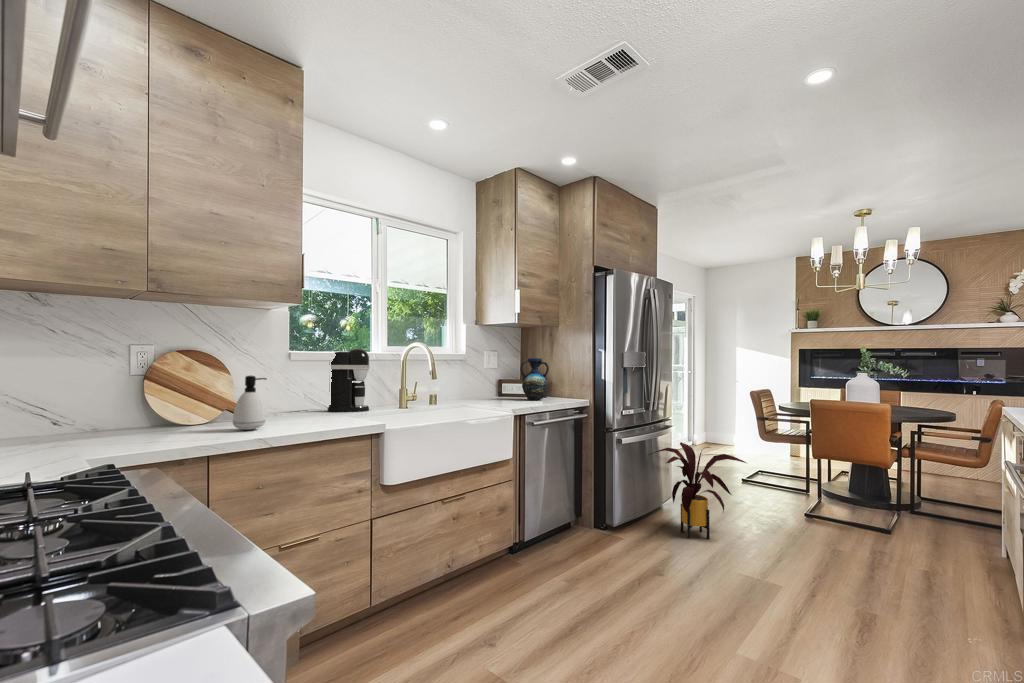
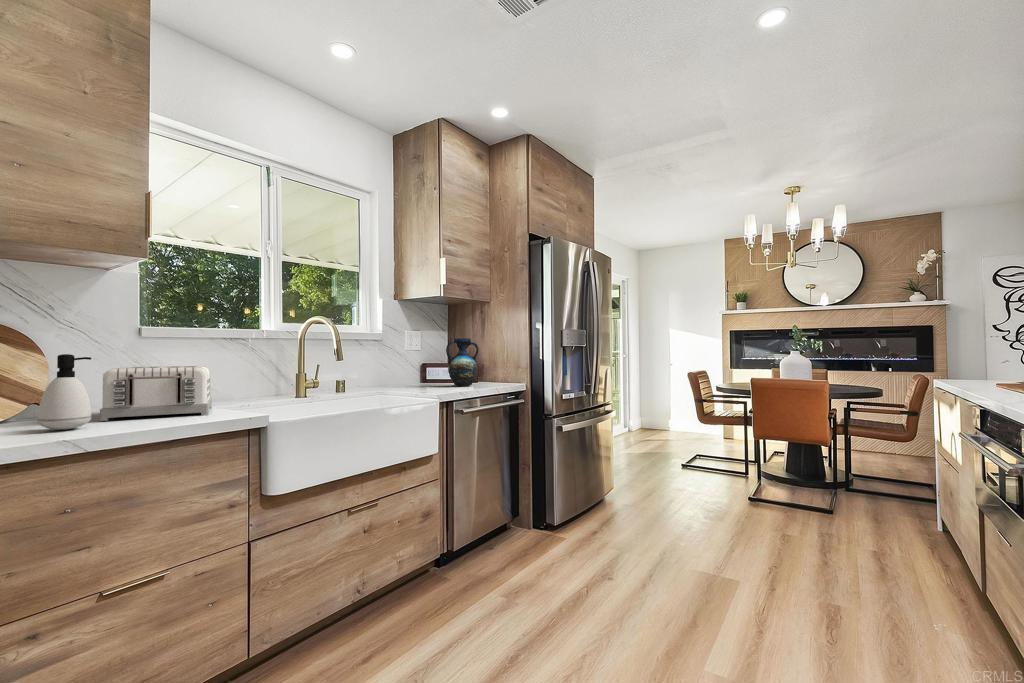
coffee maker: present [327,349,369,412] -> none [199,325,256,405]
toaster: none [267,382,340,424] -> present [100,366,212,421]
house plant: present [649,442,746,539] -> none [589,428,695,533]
● ● ● ● ● ● ●
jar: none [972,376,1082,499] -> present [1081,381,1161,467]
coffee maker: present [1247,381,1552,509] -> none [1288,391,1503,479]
● ● ● ● ● ● ●
- WHAT IS BEING ASKED -
From the records above, quote only the lines running from the line with "coffee maker: present [327,349,369,412]" to the line with "house plant: present", both lines included.

- EXPECTED ANSWER -
coffee maker: present [327,349,369,412] -> none [199,325,256,405]
toaster: none [267,382,340,424] -> present [100,366,212,421]
house plant: present [649,442,746,539] -> none [589,428,695,533]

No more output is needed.